[EXCERPTED PASSAGE Boundary: Start]

Recently, industrial environments have become more connected and dependent on external collaboration. As a result, truly air-gapped OT systems have become less of a reality, especially when working with OEM-managed assets, legacy equipment requiring remote diagnostics, or third-party integrators who routinely connect in.

This convergence, whether it’s driven by digital transformation mandates or operational efficiency goals, are making OT environments more connected, more automated, and more intertwined with IT systems. While this convergence opens new possibilities, it also exposes the environment to risks that traditional OT architectures were never designed to withstand.

The modernization gap and why visibility alone isn’t enough

The push toward modernization has introduced new technology into industrial environments, creating convergence between IT and OT environments, and resulting in a lack of visibility. However, regaining that visibility is just a starting point. Visibility only tells you what is connected, not how access should be governed. And this is where the divide between IT and OT becomes unavoidable.

Security strategies that work well in IT often fall short in OT, where even small missteps can lead to environmental risk, safety incidents, or costly disruptions. Add in mounting regulatory pressure to enforce secure access, enforce segmentation, and demonstrate accountability, and it becomes clear: visibility alone is no longer sufficient. What industrial environments need now is precision. They need control. And they need to implement both without interrupting operations. All this requires identity-based access controls, real-time session oversight, and continuous behavioral detection.

The risk of unmonitored remote access

This risk becomes most evident during critical moments, such as when an OEM needs urgent access to troubleshoot a malfunctioning asset.

Under that time pressure, access is often provisioned quickly with minimal verification, bypassing established processes. Once inside, there’s little to no real-time oversight of user actions whether they’re executing commands, changing configurations, or moving laterally across the network. These actions typically go unlogged or unnoticed until something breaks. At that point, teams are stuck piecing together fragmented logs or post-incident forensics, with no clear line of accountability.  

In environments where uptime is critical and safety is non-negotiable, this level of uncertainty simply isn’t sustainable.

The visibility gap: Who’s doing what, and when?

The fundamental issue we encounter is the disconnect between who has access and what they are doing with it.  

Traditional access management tools may validate credentials and restrict entry points, but they rarely provide real-time visibility into in-session activity. Even fewer can distinguish between expected vendor behavior and subtle signs of compromise, misuse or misconfiguration.  

As a result, OT and security teams are often left blind to the most critical part of the puzzle, intent and behavior.

Closing the gaps with zero trust controls and AI‑driven detection

Managing remote access in OT is no longer just about granting a connection, it’s about enforcing strict access parameters while continuously monitoring for abnormal behavior. This requires a two-pronged approach: precision access control, and intelligent, real-time detection.

Zero Trust access controls provide the foundation. By enforcing identity-based, just-in-time permissions, OT environments can ensure that vendors and remote users only access the systems they’re explicitly authorized to interact with, and only for the time they need. These controls should be granular enough to limit access down to specific devices, commands, or functions. By applying these principles consistently across the Purdue Model, organizations can eliminate reliance on catch-all VPN tunnels, jump servers, and brittle firewall exceptions that expose the environment to excess risk.

[EXCERPTED PASSAGE Boundary: End]

### WORK REQUEST A:
Do the following statements agree with the passage on OT remote access? For each, answer yes or no and quote the words of the passage that decide it. (i) Visibility shows how access should be governed. (ii) Traditional access management tools rarely give real-time visibility into in-session activity. (iii) Zero Trust controls should be granular enough to limit access down to specific devices, commands, or functions.
### WORK REQUEST B:
Can you transcribe the passage on OT remote access between "The fundamental issue" and "misuse or misconfiguration.", inclusive?

[DATA PROVIDED Boundary: Start]

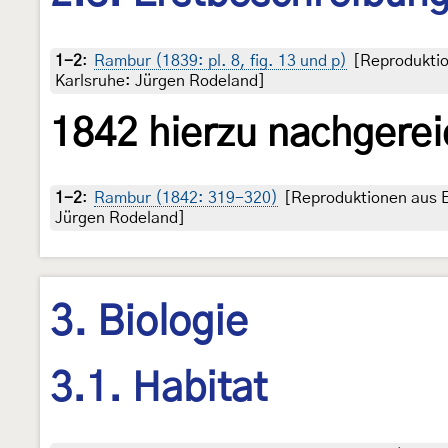
1-2
:
Rambur (1839: pl. 8, fig. 13 und p)
[Reproduktio
Karlsruhe: Jürgen Rodeland]
1842 hierzu nachgerei
1-2
:
Rambur (1842: 319-320)
[Reproduktionen aus E
Jürgen Rodeland]
3. Biologie
3.1. Habitat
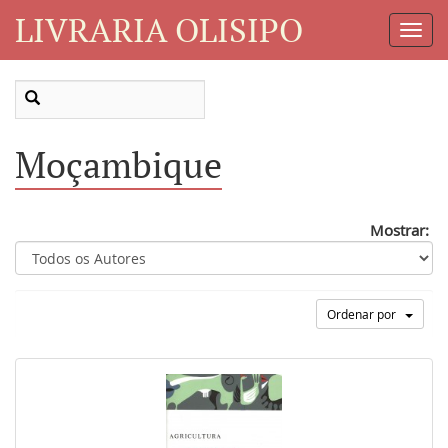
LIVRARIA OLISIPO
Toggl
Navig
Moçambique
Mostrar:
Ordenar por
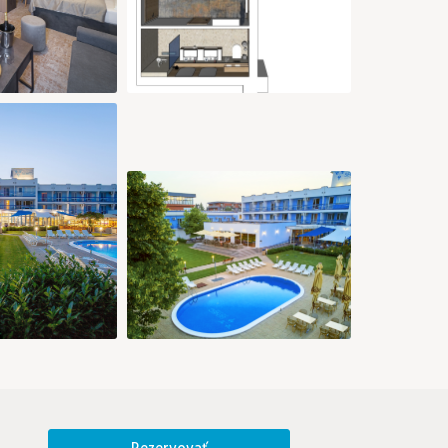
€
152 €
152 €
175 €
155 €
181 €
28
29
30
31
26
27
193 €
193 €
193 €
193 €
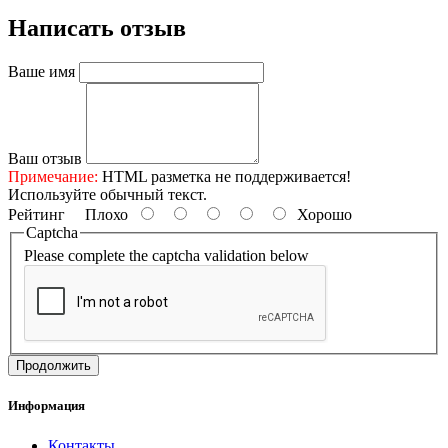
Написать отзыв
Ваше имя
Ваш отзыв
Примечание:
HTML разметка не поддерживается!
Используйте обычный текст.
Рейтинг
Плохо
Хорошо
Captcha
Please complete the captcha validation below
Продолжить
Информация
Контакты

[DATA PROVIDED Boundary: End]

### WORKED SOLUTION A:
(i) No: "Visibility only tells you what is connected, not how access should be governed."
(ii) Yes: "they rarely provide real-time visibility into in-session activity."
(iii) Yes: "These controls should be granular enough to limit access down to specific devices, commands, or functions."

### WORKED SOLUTION B:
The fundamental issue we encounter is the disconnect between who has access and what they are doing with it.  

Traditional access management tools may validate credentials and restrict entry points, but they rarely provide real-time visibility into in-session activity. Even fewer can distinguish between expected vendor behavior and subtle signs of compromise, misuse or misconfiguration.